Bali, May 4 (Inditop) Developing countries in Asia should be able to rebound from the global economic crisis and reach 6 percent growth next year, the president of the Asian Development Bank (ADB), Haruhiko Kuroda, said here Monday.
Growth in the region was expected to fall to 3.4 percent this year from 6.3 percent last year and record growth of 9.5 percent in 2007, Kuroda said.
“With strong national and regional efforts and a mild recovery expected in the global economy next year, developing Asia should bounce back to 6 percent growth in 2010,” Kuroda said at the opening of the bank’s annual meeting.
“Therefore, this should not be a time of despair,” he said. “Our region continues to grow and will remain the touchstone of dynamism and hope, contributing substantially to global growth and poverty reduction.”
The two-day annual meeting on the resort island of Bali was being attended by ministers, central bank governors and officials from the bank’s 67 member countries.
On Sunday, Japan, China and South Korea agreed with the 10-member Association of South-East Asian Nations (ASEAN) to set up a $120 billion currency reserve pool to counter the global crisis.
Japan and China each committed $38.4 billion, or 32 percent, to the fund, while South Korea would provide $19.2 billion, the ministers said.
The remainder would come from the ASEAN members – Indonesia, Thailand, Malaysia, Singapore, the Philippines, Vietnam, Myanmar, Brunei, Cambodia and Laos.
Officials said the fund was not intended to replace the role of the International Monetary Fund (IMF).
“The region will have a major financial facility supplementary to the major international funding institution, the IMF, which is responsible for that kind of thing,” ASEAN Secretary General Surin Pitsuwan said Sunday.
Japan also said it would establish an emergency fund of up to $60 billion in the event of an Asian financial crisis, a scheme separate from the ASEAN pool.
The ADB has warned that the crisis would keep more than 60 million people in developing Asia trapped in poverty this year and nearly 100 million more in 2010.
Indonesian President Susilo Bambang Yudhoyono warned that social and political unrest could erupt in many countries if the crisis went unchecked.
“We have no clear indication whether the worst is already behind us or whether there is more bad news around the corner,” Yudhoyono told the opening session of the meeting.
“But we can all safely assume that 2009 will be a difficult year for many economies,” he said.
The bank plans to set up a $3 billion fund to provide emergency loans to crisis-hit member countries faster and more cheaply than under the bank’s existing programmes.
The fund would help increase total loan disbursements by the bank by $10 billion to $32 billion over the next two years.
Kuroda said Asia would need to rebalance growth, placing more emphasis on domestic demand and consumption rather than exports.

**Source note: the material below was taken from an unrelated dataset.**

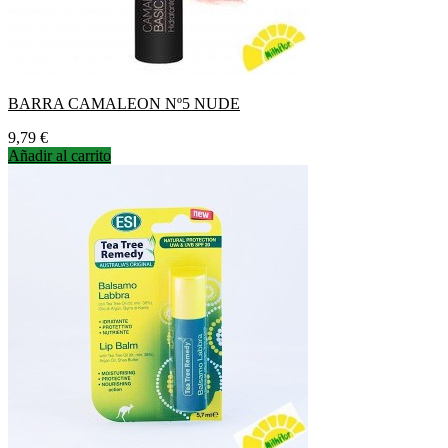
BARRA CAMALEON Nº5 NUDE
Precio
9,79 €
Añadir al carrito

“While the challenges are huge, I believe the crisis is also an opportunity … for our region – and the world – to fundamentally restructure our approach to development and bring about a more sustainable global balance,” he said.
The new approach must also include greater attention to combating climate change as the region needs energy to grow and its share of global carbon emissions could reach 40 percent by the end of 2030, Kuroda said.